Vou fazer-te palavras, amigo, preencher de letras cada ruga do teu rosto, esse que olha o horizonte vago como um marinheiro de fito perdido nas marés, esperando infinitamente por um barco que chegue para te levar mas que nunca chegará. Vou fazer-te palavras, amigo, encher de conversas estes nossos silêncios, conversas sem fim em que as nossas palavras não se perderam na tradução que nunca existiu, em que te compreendi melhor que muitos que falam sem sentido, perdidos na ilusão de que enchendo o mundo de palavras preenchem o vazio que trazem consigo. Não, não foram precisos dicionários elaborados, tradutores letrados, ou uma qualquer estranha magia que nos fizesse entender o ininteligível e aprender num segundo o que muitos não aprendem numa vida inteira. Não, não foram precisas palavras para te entender, apenas um sorriso encoberto, esse que trazes contigo, amigo, esse que mostras a poucos, mas que mostras com o coração, esse mesmo coração que repetidamente tocas com a tua mão trabalhada pelo tempo, pela vida que claramente te foi dura, que dura e sobrevive espelhada no sorriso sem fim que nos ofereces sem nada esperar mais que um simples abraço amigo, como tu, que levo daqui na lembrança desta terra que és tu também, memória deste estranho país que se me vai entranhar mais do que penso, desta terra que sei que vou recordar quando me perder por outros caminhos e sentir falta de uma casa, amigo, esta que tenho aqui também porque te encontrei a ti. Vou fazer-te palavras, amigo, ainda que elas não tenham feito falta para que hoje te possa chamar assim, de amigo.

(em homenagem ao Ahmed, incansável porteiro do Hostel El Pacha, pessoa simples, melhor cozinheiro de Essaouira, e acima de tudo um amigo)
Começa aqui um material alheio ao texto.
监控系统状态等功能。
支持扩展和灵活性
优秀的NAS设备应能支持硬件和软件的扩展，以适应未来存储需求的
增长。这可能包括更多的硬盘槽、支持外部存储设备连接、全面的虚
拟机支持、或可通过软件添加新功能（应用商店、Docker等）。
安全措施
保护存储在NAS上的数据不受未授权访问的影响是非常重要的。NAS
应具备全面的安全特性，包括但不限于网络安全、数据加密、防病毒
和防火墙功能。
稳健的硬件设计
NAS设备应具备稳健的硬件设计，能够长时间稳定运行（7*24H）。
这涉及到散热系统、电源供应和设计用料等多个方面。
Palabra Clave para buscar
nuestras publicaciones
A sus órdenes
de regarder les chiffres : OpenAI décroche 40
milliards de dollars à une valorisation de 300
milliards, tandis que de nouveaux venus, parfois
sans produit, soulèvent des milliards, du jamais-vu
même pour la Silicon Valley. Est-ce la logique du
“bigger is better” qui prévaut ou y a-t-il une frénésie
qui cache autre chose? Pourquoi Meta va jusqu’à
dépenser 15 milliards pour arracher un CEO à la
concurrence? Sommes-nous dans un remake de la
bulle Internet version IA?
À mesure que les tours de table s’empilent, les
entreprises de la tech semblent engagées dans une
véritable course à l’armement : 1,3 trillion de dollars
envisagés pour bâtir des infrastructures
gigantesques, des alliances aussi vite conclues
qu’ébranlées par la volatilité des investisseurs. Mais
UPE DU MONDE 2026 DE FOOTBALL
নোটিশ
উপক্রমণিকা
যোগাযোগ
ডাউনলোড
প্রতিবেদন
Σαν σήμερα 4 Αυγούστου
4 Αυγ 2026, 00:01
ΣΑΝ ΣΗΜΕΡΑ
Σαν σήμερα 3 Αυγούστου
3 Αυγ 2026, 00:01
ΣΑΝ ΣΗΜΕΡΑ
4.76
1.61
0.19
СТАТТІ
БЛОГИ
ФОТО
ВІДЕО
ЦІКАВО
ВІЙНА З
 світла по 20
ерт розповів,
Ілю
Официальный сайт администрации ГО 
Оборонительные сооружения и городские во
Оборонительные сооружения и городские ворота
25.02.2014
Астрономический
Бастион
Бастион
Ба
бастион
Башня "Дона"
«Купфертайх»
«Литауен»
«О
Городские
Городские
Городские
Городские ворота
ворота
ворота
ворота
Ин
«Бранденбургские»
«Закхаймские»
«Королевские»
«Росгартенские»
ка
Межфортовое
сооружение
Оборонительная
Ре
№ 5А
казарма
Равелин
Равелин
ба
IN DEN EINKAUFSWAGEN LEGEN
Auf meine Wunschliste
Essaouira, Marrocos, Novembro/Dezembro 2010































quinta-feira, 20 de janeiro de 2011

Pintura de Dalí



Estou deitado numa pintura de Dalí. Lá dentro já todos dormem, mas eu fiquei acordado, transformado em insónia pelo barulho intenso das estrelas que me arrastou cá para fora, para este quarto coroado por elas, imenso, e meu, só meu, tão grande e só meu... Deitado à porta da tenda toco com os dedos no céu levemente iluminado de um branco fosco amarelado, reflexo da lua que baixa no horizonte, essa que ilumina de sombras a surreal pintura de tons de azul acinzentado onde um qualquer Dalí perdeu o pincel. Vagueando por entre as dunas e montanhas que compõem o horizonte, o pincel faz passar diante de mim estranhos animais de longuíssimas pernas que, na falta de elefantes, são camelos cambaleantes e preguiçosos que me balançam com o olhar e a memória, fazendo o meu corpo parado sentir de novo os solavancos do caminho. De um lado e outro o pincel decora brancas tendas que ressonam suavemente, enquanto a meio faz surgir uma ténue luz avermelhada, memória da fogueira onde Tuaregues dançaram loucamente, como eu, ao som da sua ritmada e alegre batida, filha do intenso orgulho desta gente em nos acolher na sua casa, esta enorme casa de areia que é minha agora também. Lá dentro já todos dormem, mas eu aqui, sozinho, nesta casa que agora é minha, só minha, ainda que por uma noite, ainda que por um instante, ainda que apenas na recordação desta pintura que Dalí perdeu um dia no deserto e que eu tive a sorte de encontrar.